Establish how many lines in the entries hold the string "OrderCloud". The number by itself is the whole answer.

(Source texts of formatted documents)
Start of Block

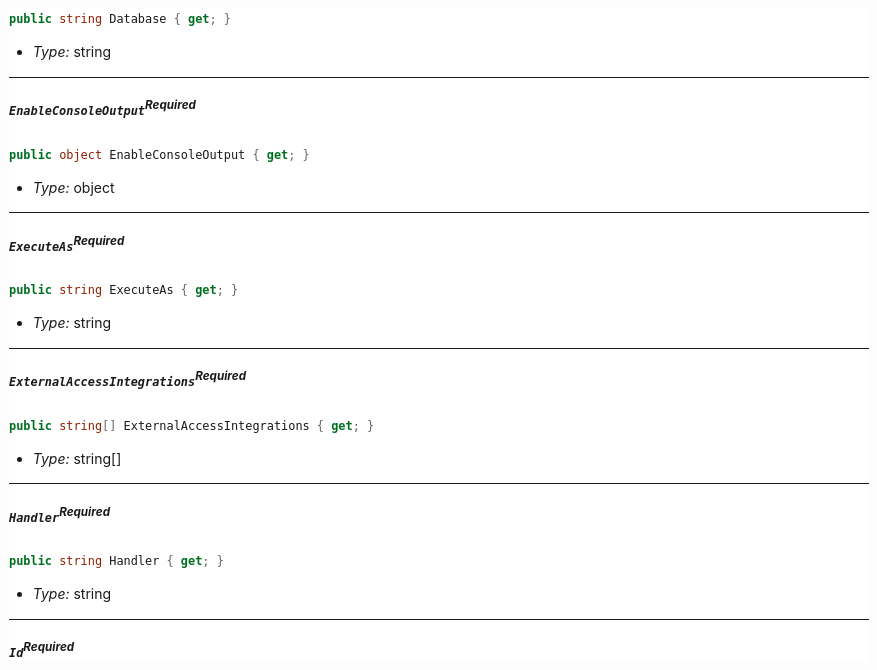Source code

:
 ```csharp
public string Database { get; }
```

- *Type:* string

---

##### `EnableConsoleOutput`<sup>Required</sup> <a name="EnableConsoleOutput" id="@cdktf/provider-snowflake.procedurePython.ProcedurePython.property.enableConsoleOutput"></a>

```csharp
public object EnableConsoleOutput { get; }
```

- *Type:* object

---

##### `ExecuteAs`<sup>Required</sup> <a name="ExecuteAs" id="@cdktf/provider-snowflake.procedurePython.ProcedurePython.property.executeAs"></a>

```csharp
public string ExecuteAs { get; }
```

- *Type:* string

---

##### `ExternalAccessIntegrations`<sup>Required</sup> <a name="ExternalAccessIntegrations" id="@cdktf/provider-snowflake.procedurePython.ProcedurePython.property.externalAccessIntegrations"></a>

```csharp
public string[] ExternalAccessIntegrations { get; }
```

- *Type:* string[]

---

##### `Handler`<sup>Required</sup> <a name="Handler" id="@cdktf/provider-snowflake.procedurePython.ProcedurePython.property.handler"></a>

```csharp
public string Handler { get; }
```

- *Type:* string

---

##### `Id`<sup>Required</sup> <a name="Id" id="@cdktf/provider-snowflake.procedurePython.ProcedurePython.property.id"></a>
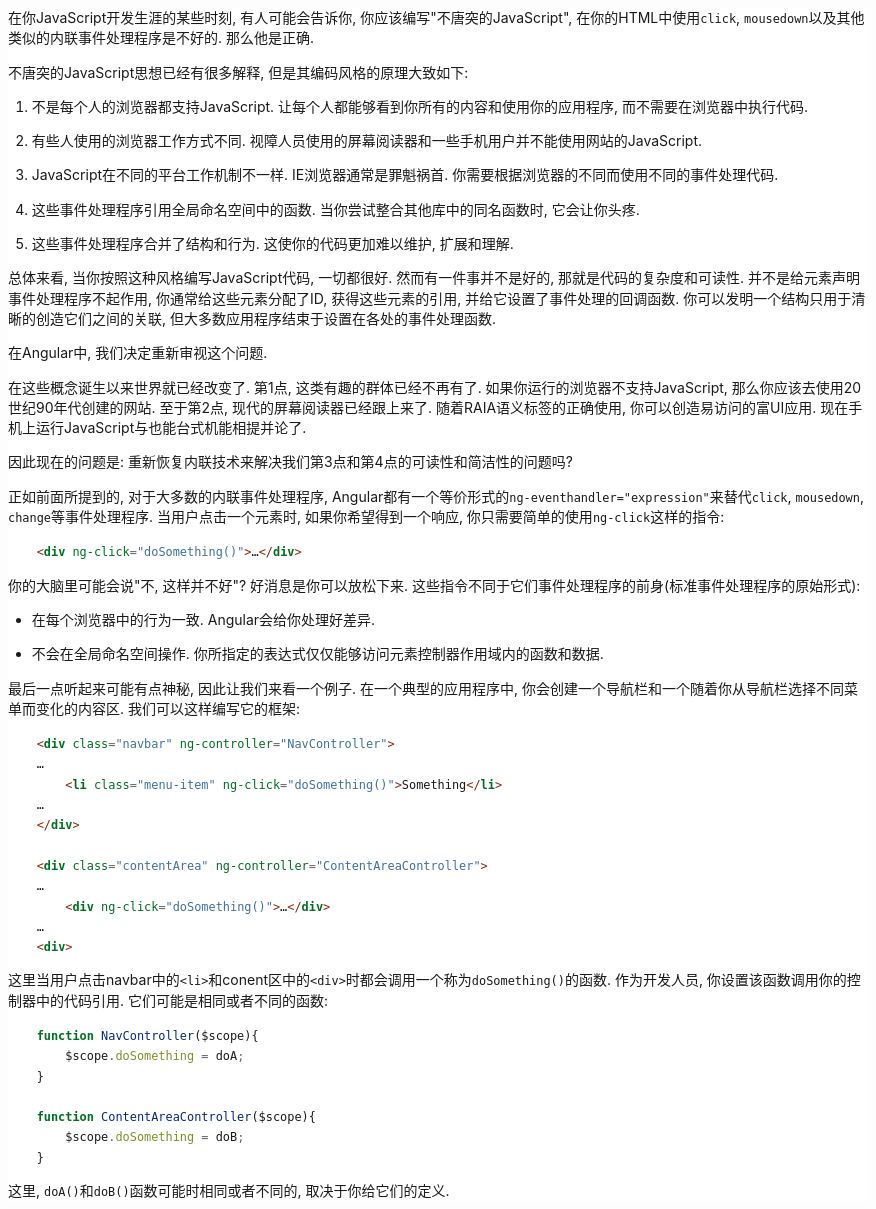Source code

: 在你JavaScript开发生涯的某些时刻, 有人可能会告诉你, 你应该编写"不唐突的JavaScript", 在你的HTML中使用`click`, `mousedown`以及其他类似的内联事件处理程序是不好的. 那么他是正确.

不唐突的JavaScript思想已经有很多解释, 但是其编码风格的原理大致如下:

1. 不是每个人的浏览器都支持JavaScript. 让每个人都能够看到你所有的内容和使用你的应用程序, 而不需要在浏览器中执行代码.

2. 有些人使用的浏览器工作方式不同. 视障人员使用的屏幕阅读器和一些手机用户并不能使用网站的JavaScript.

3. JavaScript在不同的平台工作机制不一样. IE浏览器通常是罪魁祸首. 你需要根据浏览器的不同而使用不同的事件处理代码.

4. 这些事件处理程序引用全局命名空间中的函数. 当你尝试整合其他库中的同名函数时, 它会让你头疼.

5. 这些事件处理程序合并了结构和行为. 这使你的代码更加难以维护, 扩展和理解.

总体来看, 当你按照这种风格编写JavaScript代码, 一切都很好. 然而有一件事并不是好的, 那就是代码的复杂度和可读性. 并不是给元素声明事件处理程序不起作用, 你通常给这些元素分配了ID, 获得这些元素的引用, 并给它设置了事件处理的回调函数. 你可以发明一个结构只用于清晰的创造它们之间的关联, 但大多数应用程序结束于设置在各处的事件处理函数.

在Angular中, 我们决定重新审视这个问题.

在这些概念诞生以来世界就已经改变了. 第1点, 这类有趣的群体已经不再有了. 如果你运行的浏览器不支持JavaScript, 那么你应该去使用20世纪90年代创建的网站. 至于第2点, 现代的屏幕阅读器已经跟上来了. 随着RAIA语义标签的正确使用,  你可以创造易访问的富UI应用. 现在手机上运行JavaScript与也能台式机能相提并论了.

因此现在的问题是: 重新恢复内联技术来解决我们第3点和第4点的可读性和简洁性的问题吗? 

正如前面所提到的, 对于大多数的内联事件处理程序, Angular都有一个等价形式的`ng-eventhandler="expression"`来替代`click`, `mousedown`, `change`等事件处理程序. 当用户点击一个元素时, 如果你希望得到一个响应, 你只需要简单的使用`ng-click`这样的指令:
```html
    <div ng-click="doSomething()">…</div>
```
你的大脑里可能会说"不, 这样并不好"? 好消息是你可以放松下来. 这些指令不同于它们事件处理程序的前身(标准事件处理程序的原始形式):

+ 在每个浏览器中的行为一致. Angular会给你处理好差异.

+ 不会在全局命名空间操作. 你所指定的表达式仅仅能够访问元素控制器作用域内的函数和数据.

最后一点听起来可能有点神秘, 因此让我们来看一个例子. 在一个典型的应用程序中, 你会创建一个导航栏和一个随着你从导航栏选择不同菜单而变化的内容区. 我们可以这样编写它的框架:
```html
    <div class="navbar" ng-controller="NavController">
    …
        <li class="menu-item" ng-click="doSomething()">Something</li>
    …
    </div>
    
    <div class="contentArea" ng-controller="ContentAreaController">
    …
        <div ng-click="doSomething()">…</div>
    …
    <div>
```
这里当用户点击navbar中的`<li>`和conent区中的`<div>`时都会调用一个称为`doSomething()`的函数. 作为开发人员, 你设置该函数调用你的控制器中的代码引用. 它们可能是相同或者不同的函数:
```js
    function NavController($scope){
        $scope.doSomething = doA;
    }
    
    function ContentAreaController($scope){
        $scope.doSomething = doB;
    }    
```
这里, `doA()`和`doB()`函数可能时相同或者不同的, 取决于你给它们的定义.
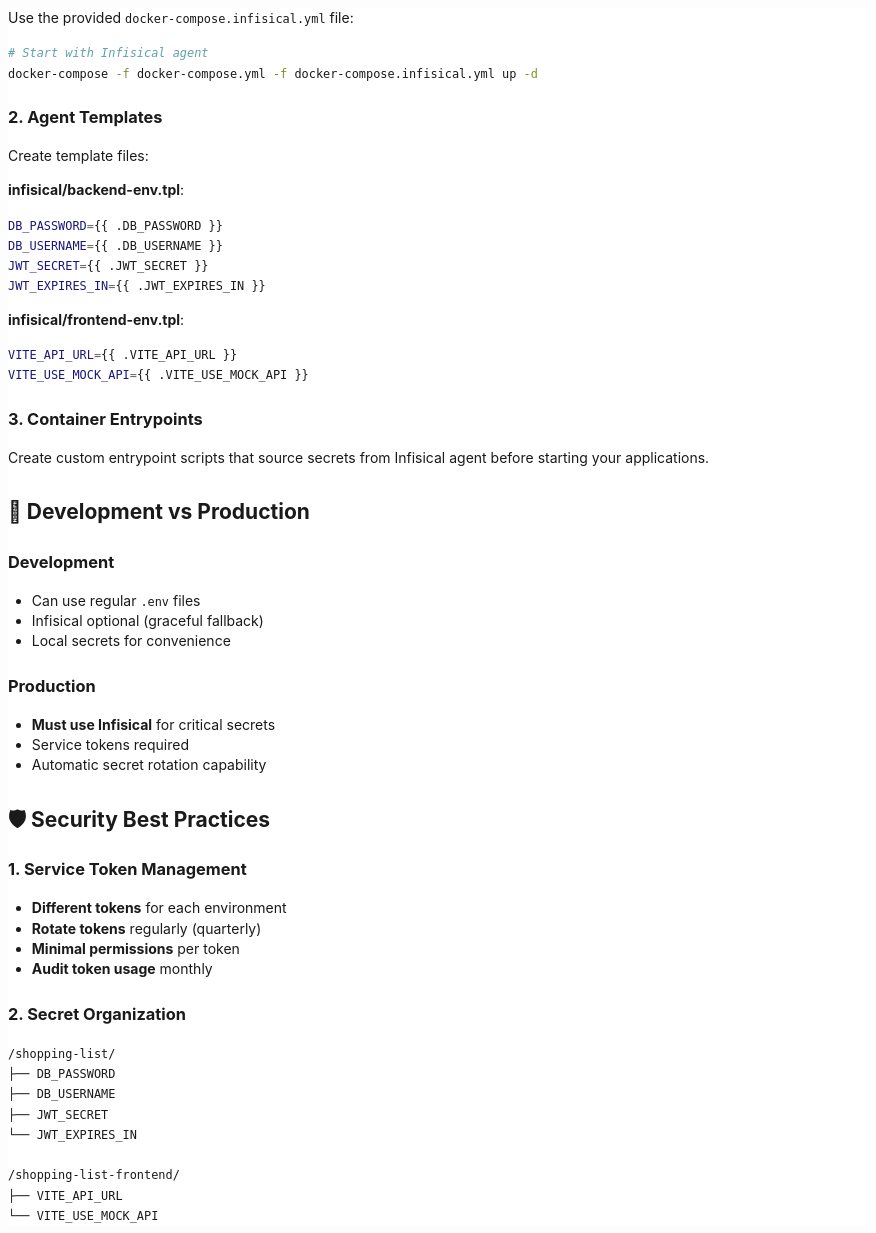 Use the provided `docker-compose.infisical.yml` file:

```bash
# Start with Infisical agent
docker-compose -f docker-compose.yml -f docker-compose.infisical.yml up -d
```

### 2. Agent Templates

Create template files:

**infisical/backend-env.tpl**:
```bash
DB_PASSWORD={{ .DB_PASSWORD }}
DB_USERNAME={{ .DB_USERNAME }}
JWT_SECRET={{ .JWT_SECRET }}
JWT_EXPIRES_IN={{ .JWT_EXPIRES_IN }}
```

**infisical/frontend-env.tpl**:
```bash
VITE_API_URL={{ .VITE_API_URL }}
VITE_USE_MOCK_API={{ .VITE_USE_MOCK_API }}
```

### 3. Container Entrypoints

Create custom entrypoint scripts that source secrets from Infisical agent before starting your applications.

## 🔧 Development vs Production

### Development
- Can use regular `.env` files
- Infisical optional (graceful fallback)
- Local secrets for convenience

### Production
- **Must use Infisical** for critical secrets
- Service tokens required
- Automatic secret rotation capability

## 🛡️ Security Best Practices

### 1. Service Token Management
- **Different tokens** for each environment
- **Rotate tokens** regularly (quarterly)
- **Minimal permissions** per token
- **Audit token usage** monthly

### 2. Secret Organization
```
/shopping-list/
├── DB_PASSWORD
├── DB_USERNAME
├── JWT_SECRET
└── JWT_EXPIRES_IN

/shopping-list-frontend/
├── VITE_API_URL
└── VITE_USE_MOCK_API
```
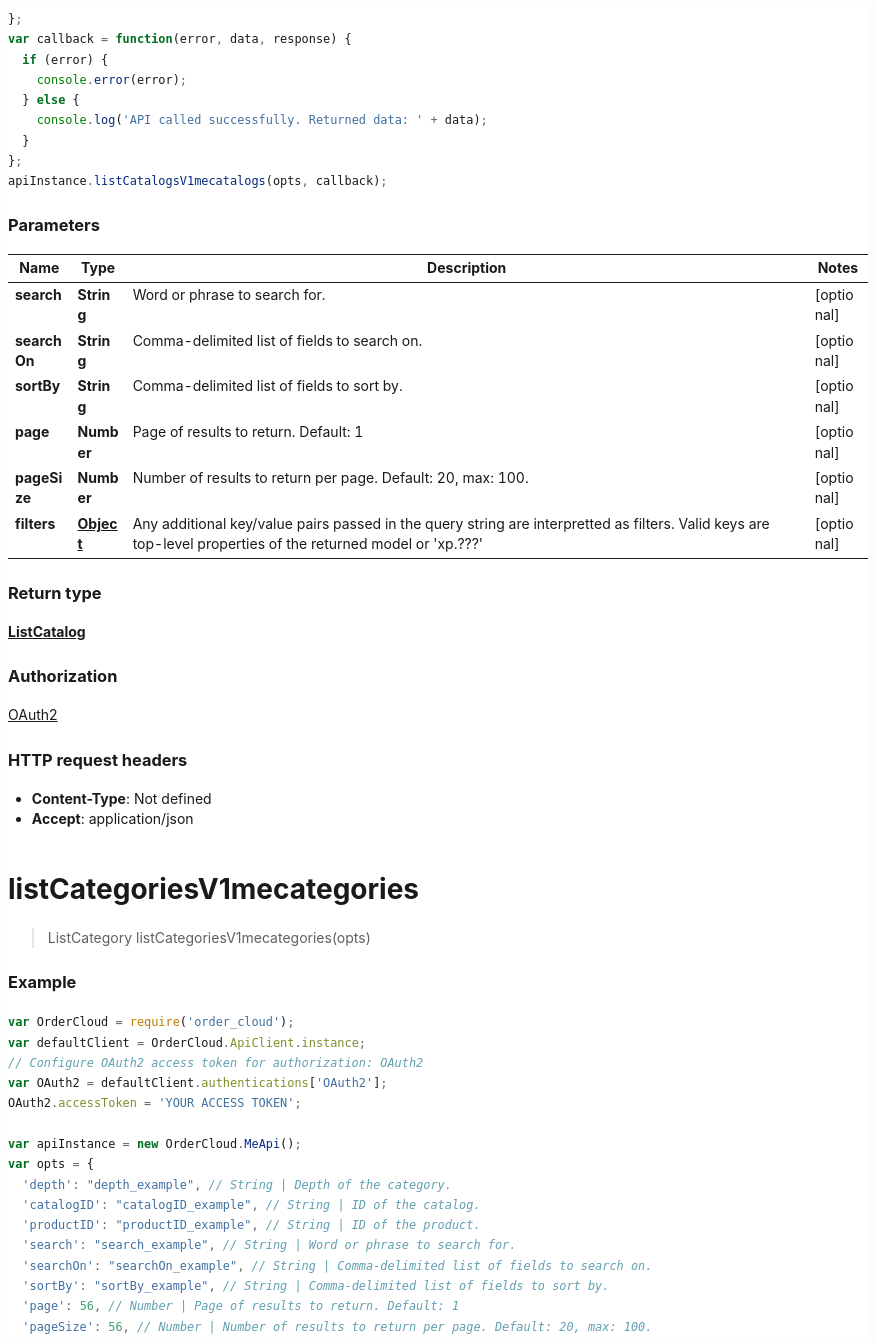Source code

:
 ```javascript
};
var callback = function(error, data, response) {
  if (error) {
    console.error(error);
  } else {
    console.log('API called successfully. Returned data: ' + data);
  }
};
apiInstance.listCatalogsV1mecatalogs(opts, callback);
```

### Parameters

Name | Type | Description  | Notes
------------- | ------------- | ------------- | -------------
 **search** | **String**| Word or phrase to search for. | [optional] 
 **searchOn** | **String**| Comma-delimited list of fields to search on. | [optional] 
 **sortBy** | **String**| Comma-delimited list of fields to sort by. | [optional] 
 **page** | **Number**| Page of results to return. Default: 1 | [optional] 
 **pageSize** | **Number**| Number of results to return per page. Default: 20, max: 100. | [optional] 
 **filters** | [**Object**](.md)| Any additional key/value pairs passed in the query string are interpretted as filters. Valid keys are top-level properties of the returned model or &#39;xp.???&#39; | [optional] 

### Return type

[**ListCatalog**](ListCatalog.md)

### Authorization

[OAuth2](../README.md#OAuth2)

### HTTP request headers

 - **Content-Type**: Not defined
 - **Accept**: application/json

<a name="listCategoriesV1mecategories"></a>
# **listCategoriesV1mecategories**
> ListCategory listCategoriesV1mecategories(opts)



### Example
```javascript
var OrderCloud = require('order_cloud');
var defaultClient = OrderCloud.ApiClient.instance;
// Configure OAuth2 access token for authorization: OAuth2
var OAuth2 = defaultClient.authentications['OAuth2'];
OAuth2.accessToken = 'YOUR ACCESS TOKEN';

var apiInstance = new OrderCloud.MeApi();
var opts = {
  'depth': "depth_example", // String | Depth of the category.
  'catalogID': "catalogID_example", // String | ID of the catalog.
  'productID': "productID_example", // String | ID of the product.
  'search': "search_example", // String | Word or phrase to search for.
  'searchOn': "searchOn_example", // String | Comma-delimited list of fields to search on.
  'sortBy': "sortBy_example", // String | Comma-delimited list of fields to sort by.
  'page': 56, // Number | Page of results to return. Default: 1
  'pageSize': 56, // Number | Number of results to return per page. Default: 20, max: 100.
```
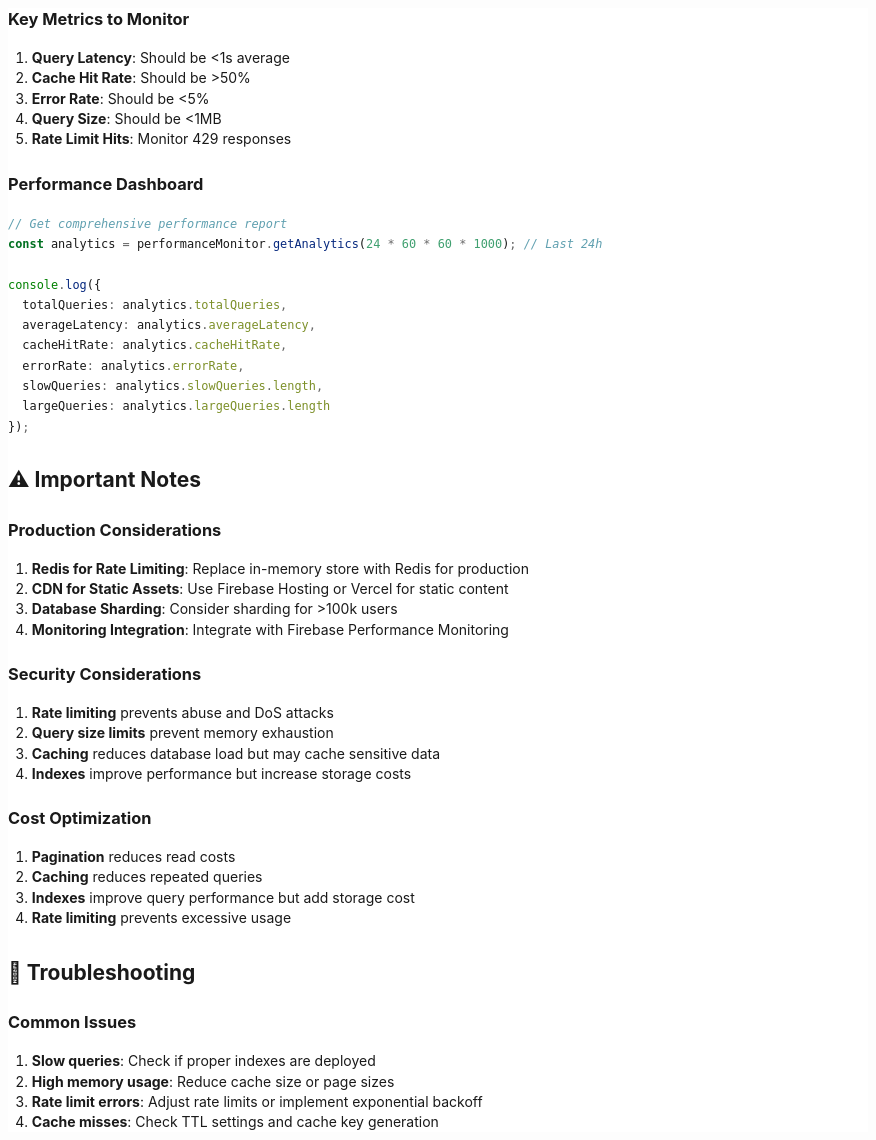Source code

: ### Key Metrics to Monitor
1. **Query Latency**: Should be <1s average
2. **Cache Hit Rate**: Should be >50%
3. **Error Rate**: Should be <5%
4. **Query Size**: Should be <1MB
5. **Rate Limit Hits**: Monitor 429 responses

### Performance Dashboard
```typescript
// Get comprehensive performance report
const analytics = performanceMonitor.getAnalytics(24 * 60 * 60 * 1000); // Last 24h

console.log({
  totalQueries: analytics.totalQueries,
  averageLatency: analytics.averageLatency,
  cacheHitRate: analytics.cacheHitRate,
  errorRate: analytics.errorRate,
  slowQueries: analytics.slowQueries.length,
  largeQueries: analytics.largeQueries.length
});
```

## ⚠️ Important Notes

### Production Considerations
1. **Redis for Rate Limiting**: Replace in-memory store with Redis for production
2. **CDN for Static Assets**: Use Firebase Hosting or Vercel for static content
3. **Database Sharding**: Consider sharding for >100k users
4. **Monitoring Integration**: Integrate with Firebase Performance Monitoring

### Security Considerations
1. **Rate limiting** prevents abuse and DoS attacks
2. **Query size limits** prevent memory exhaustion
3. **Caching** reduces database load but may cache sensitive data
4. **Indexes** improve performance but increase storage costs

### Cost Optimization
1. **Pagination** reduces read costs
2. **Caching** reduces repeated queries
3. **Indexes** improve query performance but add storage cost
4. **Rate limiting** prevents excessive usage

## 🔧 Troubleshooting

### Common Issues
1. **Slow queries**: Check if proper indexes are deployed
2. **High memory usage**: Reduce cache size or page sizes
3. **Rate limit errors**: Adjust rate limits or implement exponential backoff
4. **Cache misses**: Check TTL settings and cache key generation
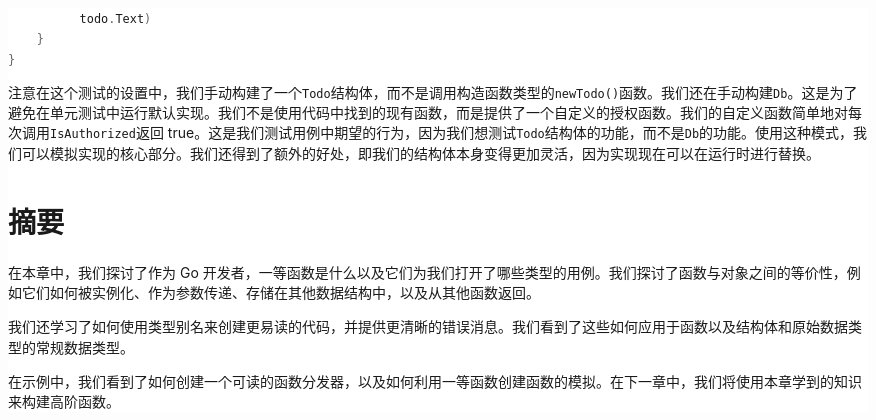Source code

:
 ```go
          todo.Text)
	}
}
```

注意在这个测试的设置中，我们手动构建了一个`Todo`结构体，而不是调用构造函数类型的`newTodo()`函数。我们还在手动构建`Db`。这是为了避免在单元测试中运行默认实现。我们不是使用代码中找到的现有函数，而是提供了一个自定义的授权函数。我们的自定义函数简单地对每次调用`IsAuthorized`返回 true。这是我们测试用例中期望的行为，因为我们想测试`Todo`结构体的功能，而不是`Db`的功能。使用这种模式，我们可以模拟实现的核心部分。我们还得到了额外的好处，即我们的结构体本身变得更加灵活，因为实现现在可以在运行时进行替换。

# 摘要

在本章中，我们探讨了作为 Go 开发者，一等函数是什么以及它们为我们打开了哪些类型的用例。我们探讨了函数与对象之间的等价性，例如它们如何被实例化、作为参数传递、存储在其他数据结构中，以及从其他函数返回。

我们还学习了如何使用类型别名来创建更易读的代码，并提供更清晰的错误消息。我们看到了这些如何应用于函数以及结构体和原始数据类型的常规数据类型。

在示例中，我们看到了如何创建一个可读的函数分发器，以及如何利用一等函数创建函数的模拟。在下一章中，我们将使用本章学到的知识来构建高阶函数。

End of Block

TASK RESULT> 3